Online commerce has continuously developed to bring a more enjoyable buying experience to online buyers. Often, websites require a “log in” and/or utilize a “cookie” to track which buyer is looking at their website. With this information, a business can track purchase parameters such as type, size, quantity, and purchasing frequency. This is valuable information because it allows a company to forecast future sales and to determine what goods are of the most interest to online buyers. Typically, however, people are individual in nature and each person tends to have slightly different likes and dislikes. For example, a company which sells a lot of cellophane tape online might assume that their buyers are utilizing it for craft project building purposes. Since the company also sells colored glitter, they may include an advertisement for glitter next to their tape advertisement on their website. In actuality, however, most of the customers are purchasing the tape for business office use, and the glitter advertisement may even turn some customers away due to the fact that the company does not seem to understand its customer's needs correctly. The glitter advertisement could then even lead to decreased tape sales. Had the company, instead, offered staples and/or paper clips along with the tape, they might have seen increased sales for all of their products as buyers might now perceive their store as a “one-stop shop” for all of their business office supply needs.
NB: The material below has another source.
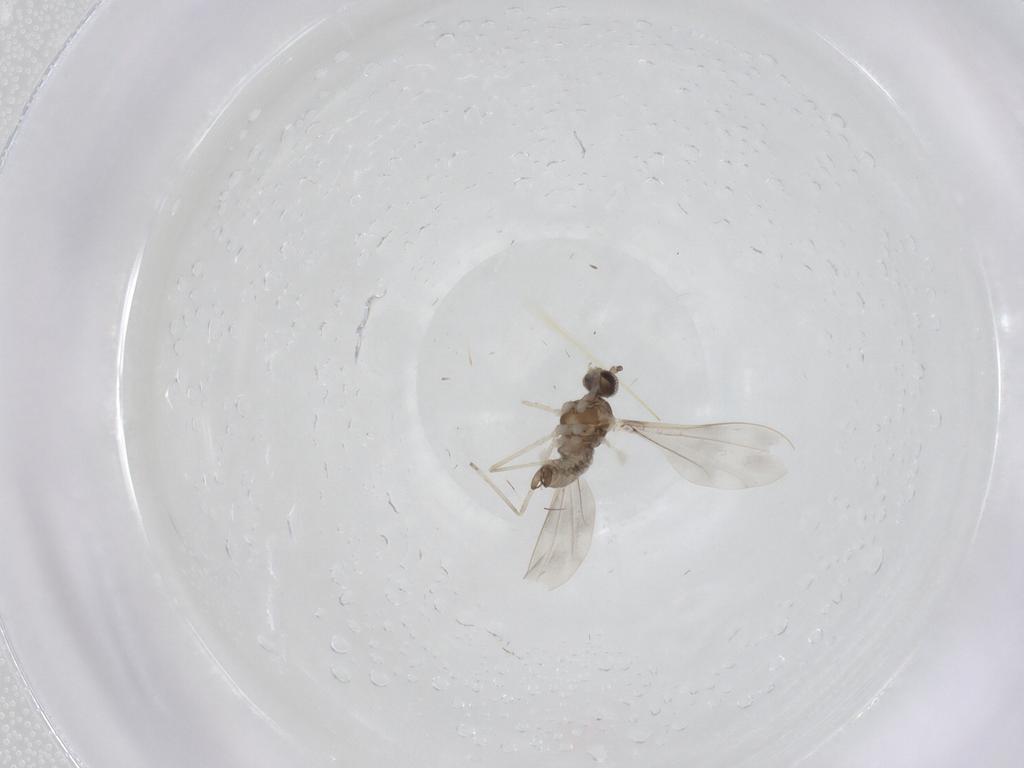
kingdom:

Pairing up items for selling is often known as “associative selling.” An effort is made to correlate various items/products based upon a particular buyer's past buying habits and/or the past buying habits of other buyers who purchased similar items in the past. This associative process can also be expanded beyond direct product sales. It can be utilized indirectly to enhance sales such as with television viewing habits. A television company can predict that most viewers of show X are men who prefer rugged sports such as football, extreme-mountaineering, and rugby. This would give the television company a good idea that programming an opera or ballet in this time slot would probably reduce their viewer ratings. Even the existing show could be “enhanced” with more rugged content to increase the size of show X's audience. A successful show with a large audience naturally draws advertisers who want to reach more of their market. Thus, the viewing habits can even be used to provide appropriate commercials that have a high audience acceptance rate for a particular genre of viewers.
A salesperson typically approaches a customer and asks them a series of questions to better understand their likes and dislikes along with their prior purchasing habits. Through this interaction, the salesperson is able to determine suggestions for products this particular customer might like. This same type of “associative selling” is also just as important to online merchants. However, online there is not a salesperson to “size up” a customer and determine their needs and wants. Instead, programs are utilized to determine suggestions for online buyers when they visit a business' website. For example, consider an online buyer who previously bought a dog bowl and a dog bone. Probabilities can be determined that show that it is likely that this person owns a dog. The person might, therefore, be interested in dog related items such as dog collars, leashes, and brushes. Since these items are brought to the attention of the buyer, if it matches their needs, they are more likely to purchase those items than, for instance, an advertisement for catnip or a bird feeder.
Although knowing associations is extremely advantageous, it is also generally very difficult to actually determine those associations. This is generally due to complex computing requirements, difficulty in accessing and retrieving the necessary information, and/or long computational calculation times. Typically, a process reviews the data and looks for patterns in the data along with the frequency in which the patterns appear. These patterns facilitate to determine “association rules” that can be analyzed to determine the likelihood that given particular data an outcome can be predicted. Generally speaking, only the stronger association rules or those above a certain level of frequency are utilized. Thus, an association that occurs less than, for example, five times might be discarded. This frequency threshold limit is also known as the “minimum support.”
For large amounts of data, the review process to determine association rules often requires large amounts of memory. It is common for all available memory to be utilized before all of the data has been reviewed. This causes decreased performance in systems where alternative memory is available such as those that page memory onto a hard drive and the like. Systems without alternative memory might not be able to process the data at all. Thus, memory size has a substantial impact on the quality and ability of a system to fully process large databases. This can cause an ever increasing demand for more memory in order to compensate or an ever increasing processing time while the system accesses alternate memory storage.